Nie istnieje inny rodzaj wolności i swobód niż ten, który zapewnia gospodarka rynkowa. W totalitarnym, hegemonicznym społeczeństwie jedynym rodzajem wolności, którym dysponuje jednostka, jest wolność popełnienia samobójstwa, ponieważ tylko tej wolności nie można mu zabrać.
Państwo, społeczny aparat przymusu i przemocy, jest z konieczności układem opartym na hegemonii. Gdyby rząd był w stanie poszerzać swoje uprawnienia w nieskończoność, mógłby znieść gospodarkę rynkową i zastąpić ją totalitarnym socjalizmem. Jeśli nie chcemy do tego dopuścić, musimy ograniczyć władzę rządu. Jest to zadanie wszystkich konstytucji, ustaw gwarantujących prawa obywatelskie i przepisów. Taki jest sens wszystkich ludzkich zmagań podejmowanych w imię wolności.
Krytycy wolności mają zatem rację, kiedy mówią, że wolność jest problemem „burżuazyjnym”, a gwarantujące ją prawa są negatywne. W odniesieniu do państwa i rządu wolność oznacza ograniczenia nałożone na korzystanie z sił policyjnych.

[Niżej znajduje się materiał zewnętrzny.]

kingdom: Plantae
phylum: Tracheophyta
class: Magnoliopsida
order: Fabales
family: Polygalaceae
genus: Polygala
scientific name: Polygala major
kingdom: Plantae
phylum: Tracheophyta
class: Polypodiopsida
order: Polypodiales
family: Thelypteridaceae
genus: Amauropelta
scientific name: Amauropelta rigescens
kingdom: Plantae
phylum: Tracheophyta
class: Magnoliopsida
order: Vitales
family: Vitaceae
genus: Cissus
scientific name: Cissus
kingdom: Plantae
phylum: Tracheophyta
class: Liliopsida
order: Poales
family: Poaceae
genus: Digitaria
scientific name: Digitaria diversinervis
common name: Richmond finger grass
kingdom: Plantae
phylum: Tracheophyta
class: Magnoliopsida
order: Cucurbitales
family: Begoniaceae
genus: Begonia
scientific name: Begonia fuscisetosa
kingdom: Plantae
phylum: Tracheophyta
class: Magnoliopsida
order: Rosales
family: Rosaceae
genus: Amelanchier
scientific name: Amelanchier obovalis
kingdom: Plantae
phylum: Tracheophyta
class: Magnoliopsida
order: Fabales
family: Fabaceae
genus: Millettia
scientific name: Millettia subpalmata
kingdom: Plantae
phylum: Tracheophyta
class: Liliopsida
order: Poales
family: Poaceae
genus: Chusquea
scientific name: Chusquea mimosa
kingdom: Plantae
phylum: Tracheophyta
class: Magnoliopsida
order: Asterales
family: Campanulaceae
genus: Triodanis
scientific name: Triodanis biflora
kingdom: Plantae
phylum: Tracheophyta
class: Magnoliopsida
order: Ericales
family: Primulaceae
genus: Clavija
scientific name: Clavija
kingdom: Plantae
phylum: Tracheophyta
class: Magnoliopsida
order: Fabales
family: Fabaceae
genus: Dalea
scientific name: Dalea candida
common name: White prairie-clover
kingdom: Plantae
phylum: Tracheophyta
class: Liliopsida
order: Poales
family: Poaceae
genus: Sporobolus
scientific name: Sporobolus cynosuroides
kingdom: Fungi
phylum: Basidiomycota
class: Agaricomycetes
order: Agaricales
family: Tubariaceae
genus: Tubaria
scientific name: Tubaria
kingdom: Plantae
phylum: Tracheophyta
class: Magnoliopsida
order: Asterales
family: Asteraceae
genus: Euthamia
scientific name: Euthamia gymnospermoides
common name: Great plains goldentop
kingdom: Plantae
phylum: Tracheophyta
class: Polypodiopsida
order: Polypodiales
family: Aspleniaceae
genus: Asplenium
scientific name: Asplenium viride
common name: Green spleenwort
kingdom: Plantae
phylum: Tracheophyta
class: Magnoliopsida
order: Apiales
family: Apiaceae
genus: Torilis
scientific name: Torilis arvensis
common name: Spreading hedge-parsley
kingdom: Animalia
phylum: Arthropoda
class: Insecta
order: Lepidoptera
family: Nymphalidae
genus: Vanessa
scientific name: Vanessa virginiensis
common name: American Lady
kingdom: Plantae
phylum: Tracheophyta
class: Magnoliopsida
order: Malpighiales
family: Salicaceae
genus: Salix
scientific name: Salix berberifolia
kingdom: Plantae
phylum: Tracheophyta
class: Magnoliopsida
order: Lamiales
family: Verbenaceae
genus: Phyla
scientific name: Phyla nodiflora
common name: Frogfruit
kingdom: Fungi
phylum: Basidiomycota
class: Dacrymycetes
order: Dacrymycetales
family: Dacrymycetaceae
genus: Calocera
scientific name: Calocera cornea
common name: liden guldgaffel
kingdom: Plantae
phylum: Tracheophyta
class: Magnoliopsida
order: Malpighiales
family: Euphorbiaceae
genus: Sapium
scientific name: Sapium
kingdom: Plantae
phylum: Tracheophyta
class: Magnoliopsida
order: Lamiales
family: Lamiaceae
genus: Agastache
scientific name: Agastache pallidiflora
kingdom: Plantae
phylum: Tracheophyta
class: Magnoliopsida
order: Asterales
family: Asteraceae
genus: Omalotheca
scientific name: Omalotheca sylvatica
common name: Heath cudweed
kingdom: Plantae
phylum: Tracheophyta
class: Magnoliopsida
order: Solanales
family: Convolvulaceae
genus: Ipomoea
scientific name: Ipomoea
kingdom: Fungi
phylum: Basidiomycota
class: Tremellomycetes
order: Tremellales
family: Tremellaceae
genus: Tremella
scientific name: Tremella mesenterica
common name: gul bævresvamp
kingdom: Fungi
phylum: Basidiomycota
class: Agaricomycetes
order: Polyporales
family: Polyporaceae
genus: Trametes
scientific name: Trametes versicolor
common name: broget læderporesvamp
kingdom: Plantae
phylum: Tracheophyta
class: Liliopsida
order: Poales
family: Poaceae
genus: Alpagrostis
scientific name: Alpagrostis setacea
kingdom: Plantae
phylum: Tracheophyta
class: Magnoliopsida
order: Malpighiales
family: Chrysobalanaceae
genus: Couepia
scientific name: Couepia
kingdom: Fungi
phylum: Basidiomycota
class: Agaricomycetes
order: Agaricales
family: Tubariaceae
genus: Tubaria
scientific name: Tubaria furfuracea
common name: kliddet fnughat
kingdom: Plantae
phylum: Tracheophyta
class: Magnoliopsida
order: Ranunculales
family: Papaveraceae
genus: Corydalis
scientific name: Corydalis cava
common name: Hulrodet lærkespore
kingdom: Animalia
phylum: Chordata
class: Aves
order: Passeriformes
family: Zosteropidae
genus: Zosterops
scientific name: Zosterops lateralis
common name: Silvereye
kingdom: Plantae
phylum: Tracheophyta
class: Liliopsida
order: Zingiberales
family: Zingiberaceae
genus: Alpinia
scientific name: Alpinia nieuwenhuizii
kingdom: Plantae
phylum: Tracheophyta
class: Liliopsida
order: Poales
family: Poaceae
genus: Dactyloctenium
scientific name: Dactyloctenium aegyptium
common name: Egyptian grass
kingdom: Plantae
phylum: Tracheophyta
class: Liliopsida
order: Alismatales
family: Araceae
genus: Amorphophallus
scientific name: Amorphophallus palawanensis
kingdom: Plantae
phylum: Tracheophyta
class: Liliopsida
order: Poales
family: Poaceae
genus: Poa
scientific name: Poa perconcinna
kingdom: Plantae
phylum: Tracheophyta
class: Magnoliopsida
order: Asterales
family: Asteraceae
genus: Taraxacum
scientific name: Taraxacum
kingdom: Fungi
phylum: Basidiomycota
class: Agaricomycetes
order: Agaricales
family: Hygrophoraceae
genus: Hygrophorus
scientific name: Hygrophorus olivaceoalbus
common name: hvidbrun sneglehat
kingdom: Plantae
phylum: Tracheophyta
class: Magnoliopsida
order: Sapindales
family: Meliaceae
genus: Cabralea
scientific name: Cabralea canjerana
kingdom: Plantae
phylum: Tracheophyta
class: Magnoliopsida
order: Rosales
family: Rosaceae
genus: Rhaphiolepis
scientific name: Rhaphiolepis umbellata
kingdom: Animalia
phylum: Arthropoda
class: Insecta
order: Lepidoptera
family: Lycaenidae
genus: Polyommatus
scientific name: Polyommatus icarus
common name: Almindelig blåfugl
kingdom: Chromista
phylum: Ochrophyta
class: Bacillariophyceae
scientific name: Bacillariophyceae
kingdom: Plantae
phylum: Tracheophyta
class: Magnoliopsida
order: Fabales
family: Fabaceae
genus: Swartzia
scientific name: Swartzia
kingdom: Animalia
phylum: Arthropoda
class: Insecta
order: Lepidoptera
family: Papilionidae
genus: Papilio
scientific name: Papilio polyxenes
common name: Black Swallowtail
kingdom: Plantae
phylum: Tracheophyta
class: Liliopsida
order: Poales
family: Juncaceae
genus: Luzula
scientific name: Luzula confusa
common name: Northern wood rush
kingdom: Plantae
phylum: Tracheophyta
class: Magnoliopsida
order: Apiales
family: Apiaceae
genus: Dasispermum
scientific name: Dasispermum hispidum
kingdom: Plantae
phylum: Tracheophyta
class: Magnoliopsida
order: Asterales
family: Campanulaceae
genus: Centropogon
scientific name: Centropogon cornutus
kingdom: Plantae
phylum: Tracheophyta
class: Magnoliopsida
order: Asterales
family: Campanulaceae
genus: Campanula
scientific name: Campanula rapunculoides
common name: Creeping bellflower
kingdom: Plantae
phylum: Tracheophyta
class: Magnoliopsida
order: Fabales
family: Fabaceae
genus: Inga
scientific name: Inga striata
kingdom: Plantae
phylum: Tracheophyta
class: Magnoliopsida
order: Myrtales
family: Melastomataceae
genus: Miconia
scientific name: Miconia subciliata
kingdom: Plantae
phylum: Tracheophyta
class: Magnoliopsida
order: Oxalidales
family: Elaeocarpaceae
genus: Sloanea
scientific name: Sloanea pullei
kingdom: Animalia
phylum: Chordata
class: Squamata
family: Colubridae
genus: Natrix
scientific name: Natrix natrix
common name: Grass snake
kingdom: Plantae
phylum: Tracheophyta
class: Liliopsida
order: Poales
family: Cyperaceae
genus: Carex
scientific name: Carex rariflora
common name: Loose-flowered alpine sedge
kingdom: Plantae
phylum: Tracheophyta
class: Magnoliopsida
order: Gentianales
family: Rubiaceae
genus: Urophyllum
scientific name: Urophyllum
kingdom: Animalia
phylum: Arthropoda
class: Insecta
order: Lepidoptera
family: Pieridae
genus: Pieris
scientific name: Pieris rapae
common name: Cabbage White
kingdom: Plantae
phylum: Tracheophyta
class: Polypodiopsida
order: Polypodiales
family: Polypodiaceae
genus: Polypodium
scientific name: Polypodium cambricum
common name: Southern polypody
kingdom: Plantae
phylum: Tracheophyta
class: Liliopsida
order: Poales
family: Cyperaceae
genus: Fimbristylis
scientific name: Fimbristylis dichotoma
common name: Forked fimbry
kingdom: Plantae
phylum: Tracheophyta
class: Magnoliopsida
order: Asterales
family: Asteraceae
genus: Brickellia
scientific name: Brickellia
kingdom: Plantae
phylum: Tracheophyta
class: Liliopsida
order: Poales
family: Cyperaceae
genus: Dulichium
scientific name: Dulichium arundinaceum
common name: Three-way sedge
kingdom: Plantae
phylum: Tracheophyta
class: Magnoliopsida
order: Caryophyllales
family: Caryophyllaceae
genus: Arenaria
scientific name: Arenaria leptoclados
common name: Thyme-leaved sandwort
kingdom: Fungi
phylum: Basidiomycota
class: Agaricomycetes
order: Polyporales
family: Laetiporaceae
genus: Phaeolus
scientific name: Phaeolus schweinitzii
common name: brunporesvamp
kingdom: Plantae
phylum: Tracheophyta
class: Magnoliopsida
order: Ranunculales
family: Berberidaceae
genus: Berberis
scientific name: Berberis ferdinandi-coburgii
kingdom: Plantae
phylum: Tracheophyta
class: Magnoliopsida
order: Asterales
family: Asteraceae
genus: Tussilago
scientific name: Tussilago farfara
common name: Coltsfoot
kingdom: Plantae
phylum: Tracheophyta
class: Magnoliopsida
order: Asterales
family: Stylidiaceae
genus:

Nie musielibyśmy zajmować się tą oczywistą prawdą, gdyby zwolennicy zniesienia wolności nie wywołali celowo zamętu semantycznego. Rozumieli oni, że otwarta walka o wprowadzenie niewoli i poddaństwa byłaby skazana na niepowodzenie. Idee swobody politycznej i wolności cieszyły się takim szacunkiem, że żadna propaganda nie mogła im zaszkodzić. Od niepamiętnych czasów wolność polityczna była w zachodniej cywilizacji traktowana jako najcenniejsze dobro. Swoją dominującą pozycję Zachód zawdzięcza właśnie temu, że tak duże znaczenie przywiązywał do wolności, ideału społecznego, którego nie znały ludy Wschodu. Filozofia społeczna Zachodu to w zasadzie filozofia wolności. Najważniejszym wątkiem w historii Europy i państw założonych przez Europejczyków, którzy wyemigrowali na inne kontynenty, oraz ich potomków, była walka o wolność. „Bezwzględny” indywidualizm jest cechą charakterystyczną naszej cywilizacji. Otwarty atak na wolność jednostki nigdy nie miał szans powodzenia.